Cirac's argument that tobacco firms did not warn consumers of the dangers of smoking is common to most of the suits currently under way in Europe, based on product-liability law.
Suits against Philip Morris, R.J. Reynolds, British American Tobacco (BAT), Rothmans, Seita, and other tobacco companies are currently under way or under preparation in France, Spain, Ireland, Germany, Finland, and Norway, among other countries.
"The defendants are the same, their lies are the same, the proceedings are alike," says Erkk Aurejarvi, a Finnish lawyer who has been fighting a case in the Helsinki courts against BAT and R.J. Reynolds for 11 years.
But significant differences in law and custom between Europe and the US make it harder for European smokers to seek redress from the tobacco industry. In Britain, for example, a plaintiff must pay the defendant's legal costs if he loses his suit. That deters most people from suing tobacco companies, whose costs would ruin any ordinary individual.

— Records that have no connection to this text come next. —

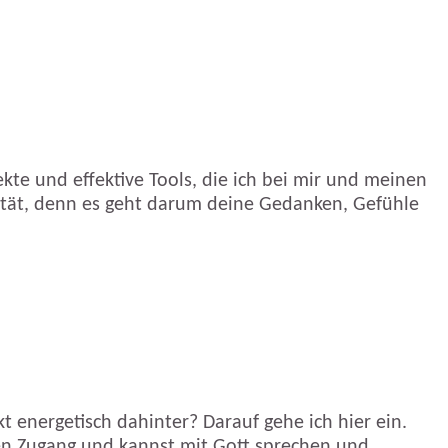
kte und effektive Tools, die ich bei mir und meinen
vität, denn es geht darum deine Gedanken, Gefühle
t energetisch dahinter? Darauf gehe ich hier ein.
kten Zugang und kannst mit Gott sprechen und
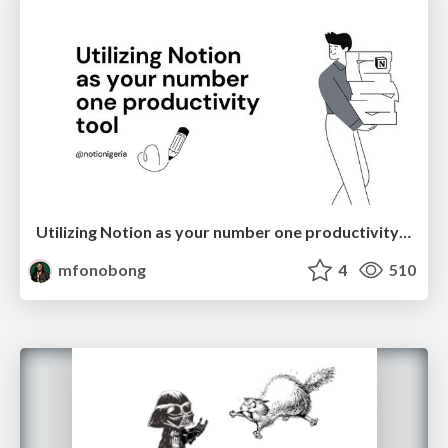
Utilizing Notion as your number one productivity tool
mfonobong
4
510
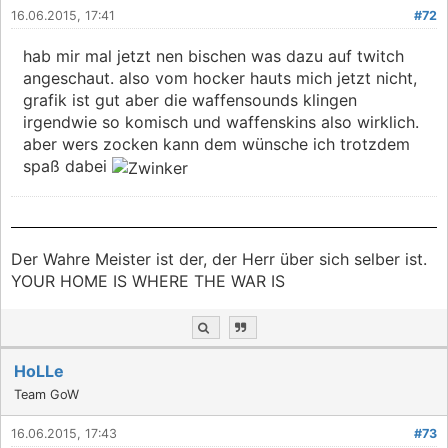
16.06.2015, 17:41
#72
hab mir mal jetzt nen bischen was dazu auf twitch
angeschaut. also vom hocker hauts mich jetzt nicht,
grafik ist gut aber die waffensounds klingen
irgendwie so komisch und waffenskins also wirklich.
aber wers zocken kann dem wünsche ich trotzdem
spaß dabei
Der Wahre Meister ist der, der Herr über sich selber ist.
YOUR HOME IS WHERE THE WAR IS
HoLLe
Team GoW
16.06.2015, 17:43
#73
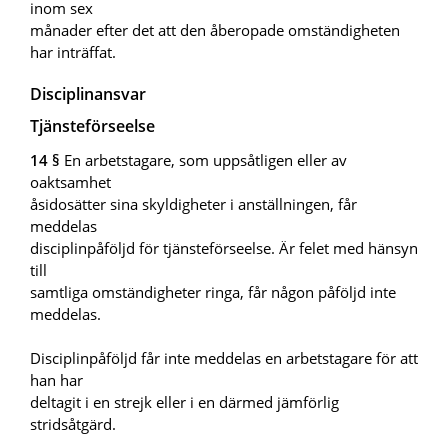
inom sex
månader efter det att den åberopade omständigheten
har inträffat.
Disciplinansvar
Tjänsteförseelse
14 §
En arbetstagare, som uppsåtligen eller av
oaktsamhet
åsidosätter sina skyldigheter i anställningen, får
meddelas
disciplinpåföljd för tjänsteförseelse. Är felet med hänsyn
till
samtliga omständigheter ringa, får någon påföljd inte
meddelas.
Disciplinpåföljd får inte meddelas en arbetstagare för att
han har
deltagit i en strejk eller i en därmed jämförlig
stridsåtgärd.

In Germany, the rules governing discovery make it much harder than it is in America for plaintiffs' lawyers to get access to company documents.
In most European countries, meanwhile, class-action suits are not allowed. In many, the US system of "no-win-no-fee," where a lawyer takes on a case in the hope of collecting his pay from the proceeds of a damages claim, is also unknown.

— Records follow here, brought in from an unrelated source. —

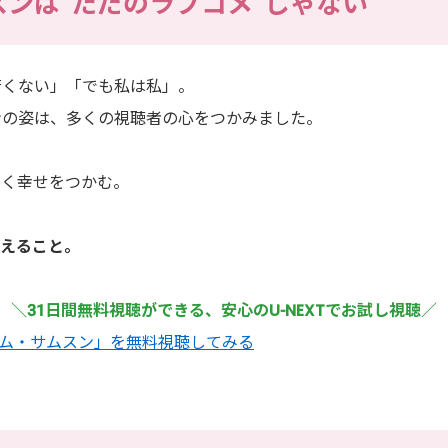
ムスンは“ただのラブコメ”じゃない
若くない」「でも私は私」。
ンの姿は、多くの視聴者の心をつかみました。
しく幸せをつかむ。
らえること。
＼31日間無料視聴ができる、安心のU-NEXTでお試し視聴／
はキム・サムスン」を無料視聴してみる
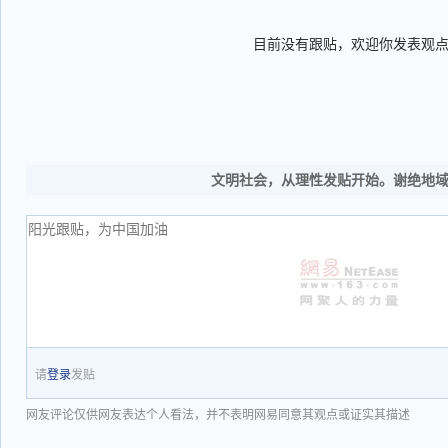
目前没有跟贴，欢迎你发表观
文明社会，从理性发贴开始。谢绝地
请
登录
发贴
网友评论仅供网友表达个人看法，并不表明网易同意其观点或证实其描述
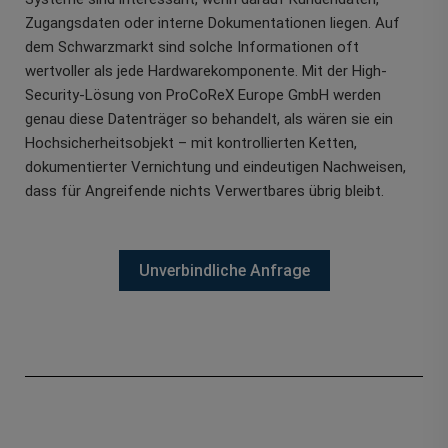
Zugangsdaten oder interne Dokumentationen liegen. Auf
dem Schwarzmarkt sind solche Informationen oft
wertvoller als jede Hardwarekomponente. Mit der High-
Security-Lösung von ProCoReX Europe GmbH werden
genau diese Datenträger so behandelt, als wären sie ein
Hochsicherheitsobjekt – mit kontrollierten Ketten,
dokumentierter Vernichtung und eindeutigen Nachweisen,
dass für Angreifende nichts Verwertbares übrig bleibt.
Unverbindliche Anfrage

At the same time, the damages generally awarded in European courts pale beside the tens of millions of dollars that American juries have given victims. The widow of Richard Gourlain, whose case in France will be judged in December, is claiming $500,000. In Helsinki, Professor Aurejarvi's client is asking for $100,000.
All these factors "make it less worth a lawyer's while to risk the time and the effort" that goes into such cases, points out Clive Bates, director of the London-based Action on Smoking and Health (ASH), an antismoking lobby group. The failure of a class-action suit in London last year, thrown out on procedural grounds, has also dulled British lawyers' enthusiasm.
"It is complicated, and it is expensive," says Mr. Caballero, who spent three years fighting Seita's procedural delays before finally getting Mr. Gourlain's case to court. "I am $40,000 out of pocket on this case."
Within a few weeks of the Gourlain judgment, rulings are expected in Finland and Germany on the similar cases before the courts there. The results will point the way for institutions that are thinking of following the example of the US state authorities. In France, a regional health-insurance institute has already filed an $8.5 million suit against Philip Morris, Rothmans, R.J. Reynolds, and Seita, seeking to recoup the costs of treating victims of smoking- related diseases.
That could lead to "a change in the climate," suggests ASH's Mr. Bates. "A successful action in France or Germany would build up the sense that there is a case to answer. We are constantly scanning the horizon in search of these developments."